Die Frage lässt sich schon auf rein psychologischer Grundlage beantworten: Wenn man die menschliche Natur genau analysiert, dann ergibt sich, dass gerade die Auferlegung von Arbeit, Dienstleistung und Müheverwaltung eine Tat ist, die aus G-ttes unendlicher und reiner Güte quellt. Denn wenn jemand Mühe anwendet, verdient er seinen Lohn; und selbst dort, wo er sich gar nicht sonderlich anstrengt, sondern einem andern lediglich einen Gefallen tut, kann auch dies ihm schon einen Lohn einbringen. Überall aber, wo diese Motivierung fehlt und man etwas ganz umsonst erhält, einfach als ein Geschenk oder als etwas, das wie Almosen aussieht, ist dies wie ein "Brot der Schande". Es befriedigt nicht, im Gegenteil, es betrübt.
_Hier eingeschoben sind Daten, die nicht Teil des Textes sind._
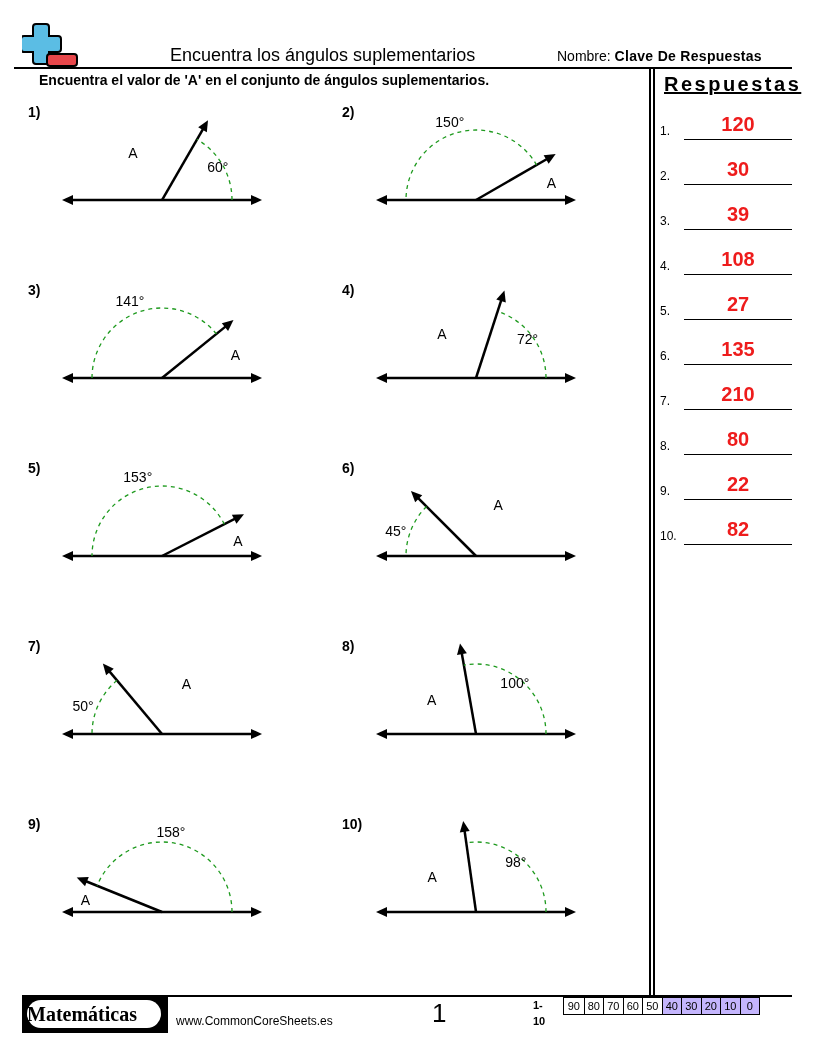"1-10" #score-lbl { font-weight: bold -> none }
Unsere Weisen illustrieren diesen Begriff "Brot der Schande" am Beispiel einer Braut, die beim Genuss ihres Hochzeitsmahles ihr Gesicht in Scham abwendet: Da sie selbst noch nichts getan hat, um ihren Haushalt zu gründen oder diesen zu unterhalten, fühlt sie, dass sie dieses Mahl nicht verdient hat; also ist es ein bloßes Geschenk, ein "Brot der Schande".
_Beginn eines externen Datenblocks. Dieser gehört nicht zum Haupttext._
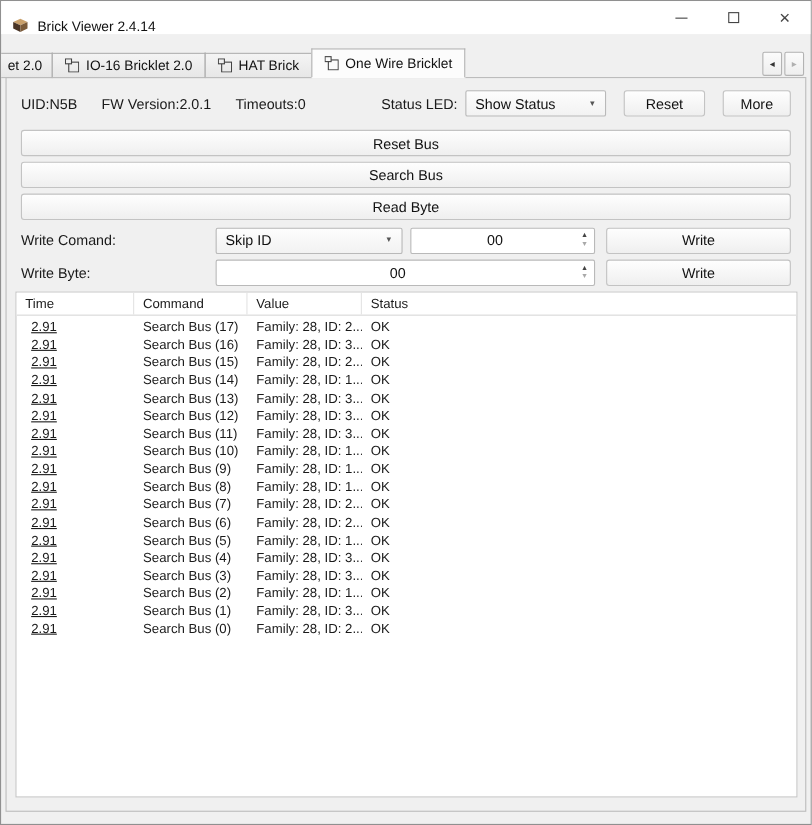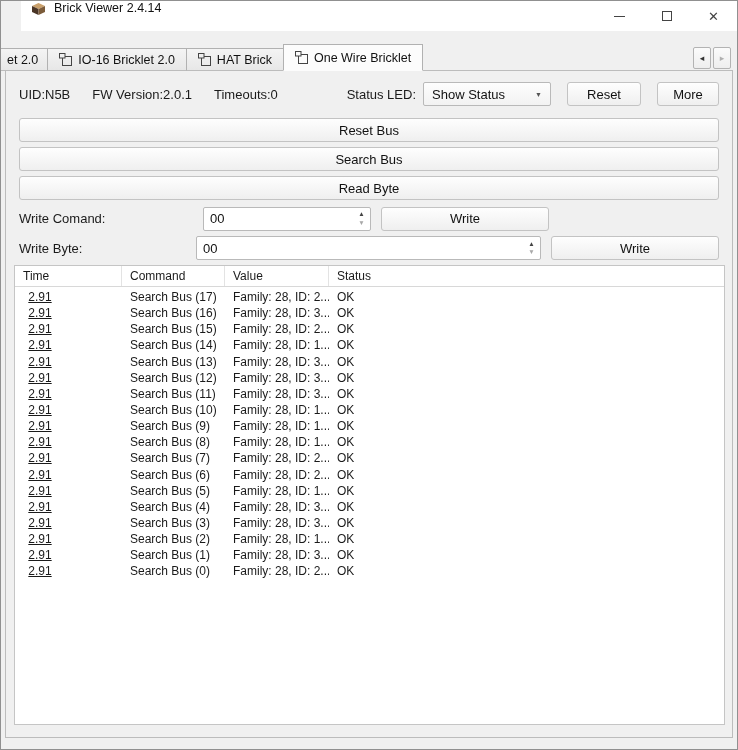"Brick Viewer 2.4.14" .titlebar { align-items: flex-start -> flex-end; margin-left: 20px -> none }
Der Talmud (Baba Mezia 38a) lehrt: Wenn jemand bei seinem Nachbarn seine Früchte (oder anderen Feldertrag) in freie Aufbewahrung gibt, während er selbst verreist ist, und das Aufbewahrte zu faulen beginnt, ist es – nach einer Ansicht – angebracht, dass der Nachbar die Früchte verkaufen soll, bevor alles verfault, um auf diese Weise seinen Freund vor einem Geldschaden zu bewahren. Nach einer anderen Ansicht jedoch soll der Nachbar nichts anfassen, denn "ein Mann hat lieber ein Kav (ein Hohlmaß) seiner eigenen Ware als neun von seines Nachbarn Eigentum".

Das heißt also: Sein Freund hätte lieber die kleinere Menge von selbst geernteten Früchten, die vor Fäulnis noch bewahrt werden konnten, als die viel größere Menge von Früchten aus dem Ertrag eines anderen, die er mit dem Gelderlös kaufen könnte. Er wertet seine eigenen Früchte höher, eben weil er, um sie ernten zu können, schwer gearbeitet hat. Ein ehrlich verdientes Maß, produziert durch seine Hände Arbeit, ist mehr wert als – nicht ein oder zwei Maße eines anderen – sondern sogar neun!

G-tt wollte, dass es uns auf bestmögliche Weise "wohlergehen" möge, er wollte uns nicht nur das Beste angedeihen lassen. Er wollte auch, dass wir Seiner Güte in der für uns besten Weise teilhaftig werden. So schuf Er die Menschheit, dass sie arbeite, und das jüdische Volk, dass es diene. Hätte G-tt dies nicht getan, hätte Er statt dessen Seine Segnungen umsonst gegeben, dann hätten wir zwar gewaltige Werte erhalten, es hätte sich indessen um ein nicht verdientes "Brot der Schande" gehandelt. Das wäre uns widerwärtig gewesen, denn die allertiefste, vollkommenste Güte G-ttes wäre hierdurch nicht zum Ausdruck gekommen.